[Opening Stored data section]
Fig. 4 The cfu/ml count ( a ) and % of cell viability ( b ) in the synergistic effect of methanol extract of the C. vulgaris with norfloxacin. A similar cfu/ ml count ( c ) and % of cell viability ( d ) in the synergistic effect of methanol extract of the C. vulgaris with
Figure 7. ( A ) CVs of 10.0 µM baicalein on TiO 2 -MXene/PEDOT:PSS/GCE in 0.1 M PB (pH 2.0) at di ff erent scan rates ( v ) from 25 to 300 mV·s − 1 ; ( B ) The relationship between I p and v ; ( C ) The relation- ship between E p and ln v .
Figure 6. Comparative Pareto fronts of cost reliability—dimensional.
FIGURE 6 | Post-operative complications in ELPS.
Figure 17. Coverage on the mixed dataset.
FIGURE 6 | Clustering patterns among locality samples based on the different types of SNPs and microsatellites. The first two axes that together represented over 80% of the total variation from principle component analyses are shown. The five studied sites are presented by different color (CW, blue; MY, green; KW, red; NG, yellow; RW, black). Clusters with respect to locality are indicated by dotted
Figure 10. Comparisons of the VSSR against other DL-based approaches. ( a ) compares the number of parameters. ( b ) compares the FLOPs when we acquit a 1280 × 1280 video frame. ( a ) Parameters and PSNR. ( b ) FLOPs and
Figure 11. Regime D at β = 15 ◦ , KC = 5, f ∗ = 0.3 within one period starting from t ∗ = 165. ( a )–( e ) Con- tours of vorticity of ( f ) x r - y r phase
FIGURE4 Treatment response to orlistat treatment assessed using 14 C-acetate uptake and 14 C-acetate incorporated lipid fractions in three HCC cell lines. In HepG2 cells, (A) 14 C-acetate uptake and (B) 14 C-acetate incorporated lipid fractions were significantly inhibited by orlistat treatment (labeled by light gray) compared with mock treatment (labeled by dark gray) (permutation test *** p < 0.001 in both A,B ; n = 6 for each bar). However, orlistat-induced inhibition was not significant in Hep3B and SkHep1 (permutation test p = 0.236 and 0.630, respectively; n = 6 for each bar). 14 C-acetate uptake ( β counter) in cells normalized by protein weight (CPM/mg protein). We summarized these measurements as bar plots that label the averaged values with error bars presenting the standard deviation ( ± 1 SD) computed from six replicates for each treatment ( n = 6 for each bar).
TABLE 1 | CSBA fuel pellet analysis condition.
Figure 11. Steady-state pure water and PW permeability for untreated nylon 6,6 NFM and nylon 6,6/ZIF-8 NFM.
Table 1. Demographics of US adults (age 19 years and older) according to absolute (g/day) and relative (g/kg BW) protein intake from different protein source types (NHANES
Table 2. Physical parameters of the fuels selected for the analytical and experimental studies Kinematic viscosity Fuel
[Closing Stored data section]
Task brief: Please copy, exactly as written, every line in the listing above from the line with "Figure 17. Coverage on the mixed dataset." up to and including the line with "Figure 11. Regime".

Solution to this task:
Figure 17. Coverage on the mixed dataset.
FIGURE 6 | Clustering patterns among locality samples based on the different types of SNPs and microsatellites. The first two axes that together represented over 80% of the total variation from principle component analyses are shown. The five studied sites are presented by different color (CW, blue; MY, green; KW, red; NG, yellow; RW, black). Clusters with respect to locality are indicated by dotted
Figure 10. Comparisons of the VSSR against other DL-based approaches. ( a ) compares the number of parameters. ( b ) compares the FLOPs when we acquit a 1280 × 1280 video frame. ( a ) Parameters and PSNR. ( b ) FLOPs and
Figure 11. Regime D at β = 15 ◦ , KC = 5, f ∗ = 0.3 within one period starting from t ∗ = 165. ( a )–( e ) Con- tours of vorticity of ( f ) x r - y r phase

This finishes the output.